Additionally, Millennials form a dynamic generation of global foodie explorers with a desire for genuine, organic discovery but with a somewhat polarised attitude, looking for both high engagement experiences and simple solutions to fit in with their high paced lives.
So how do food brands effectively keep up with these fast changing habits and demands when communicating to a generation for whom traditional mass marketing is dead?
“Consumers who have had a chance to experience or trial a product are 96% more inclined to make a purchase.”

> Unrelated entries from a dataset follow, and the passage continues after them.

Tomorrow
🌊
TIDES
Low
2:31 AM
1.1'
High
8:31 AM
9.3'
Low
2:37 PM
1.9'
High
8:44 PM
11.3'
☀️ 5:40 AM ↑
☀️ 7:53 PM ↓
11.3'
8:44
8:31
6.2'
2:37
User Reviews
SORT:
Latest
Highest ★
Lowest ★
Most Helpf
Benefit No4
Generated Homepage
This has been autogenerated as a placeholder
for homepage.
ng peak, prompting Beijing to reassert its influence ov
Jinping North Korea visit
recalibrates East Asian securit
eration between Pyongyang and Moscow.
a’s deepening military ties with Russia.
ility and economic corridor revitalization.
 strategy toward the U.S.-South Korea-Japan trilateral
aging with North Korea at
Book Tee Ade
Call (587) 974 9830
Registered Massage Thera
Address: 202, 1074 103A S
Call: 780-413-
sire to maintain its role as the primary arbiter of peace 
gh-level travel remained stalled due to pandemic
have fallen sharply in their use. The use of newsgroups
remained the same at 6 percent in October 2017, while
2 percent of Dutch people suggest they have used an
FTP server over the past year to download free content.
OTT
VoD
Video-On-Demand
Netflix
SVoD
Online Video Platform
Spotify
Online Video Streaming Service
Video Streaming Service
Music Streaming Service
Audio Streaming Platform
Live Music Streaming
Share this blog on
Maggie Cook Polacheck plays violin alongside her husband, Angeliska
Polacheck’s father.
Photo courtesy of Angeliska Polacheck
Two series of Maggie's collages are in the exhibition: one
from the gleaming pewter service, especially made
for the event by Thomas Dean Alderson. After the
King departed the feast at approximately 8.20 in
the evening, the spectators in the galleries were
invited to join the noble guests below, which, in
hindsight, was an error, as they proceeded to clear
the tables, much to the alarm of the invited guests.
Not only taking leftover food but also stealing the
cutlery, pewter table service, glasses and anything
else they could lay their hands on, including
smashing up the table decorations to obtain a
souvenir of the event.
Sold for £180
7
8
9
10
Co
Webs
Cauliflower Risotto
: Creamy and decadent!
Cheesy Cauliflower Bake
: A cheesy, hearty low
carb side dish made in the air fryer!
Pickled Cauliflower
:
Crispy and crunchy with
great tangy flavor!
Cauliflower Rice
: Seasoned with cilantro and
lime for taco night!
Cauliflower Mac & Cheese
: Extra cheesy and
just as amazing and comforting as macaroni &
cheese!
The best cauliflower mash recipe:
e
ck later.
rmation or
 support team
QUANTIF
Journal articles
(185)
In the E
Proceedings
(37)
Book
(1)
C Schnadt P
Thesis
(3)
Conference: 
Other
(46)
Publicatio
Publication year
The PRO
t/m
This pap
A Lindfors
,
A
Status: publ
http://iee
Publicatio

Millennials are experiencing brands as they want, when they want, meaning that brands need to be where the consumers are. Research has shown that consumers who have had a chance to experience or trial a product are 96% more inclined to make a purchase, but these opportunities need to be carefully structured in order to target consumers in the right frame of mind. Consumers are tired of brands constantly vying for their attention; instead they look for deeper connections and don’t mind putting in the effort to seek out these types of experiences. A report by Campaign last year further echoes this when 77% of consumers surveyed stated that being the first to discover something new is of great importance to them.
By creating experiential marketing strategies that allow consumers to, in their own time, interact with brands and products in an authentic and honest manner, powerful memories and stories are formed which as a result get shared with friends and families, helping brands to establish enduring connections with their consumers.
Experiential Marketing comes in many forms; from simple product sampling campaigns to full-blown branded environments at festivals or other targeted foodie events, but whether you are marketing a breakfast bar or a crisp brand, creating meaningful and emotive experiences that resonate, is imperative to successfully connect with younger and future demographics.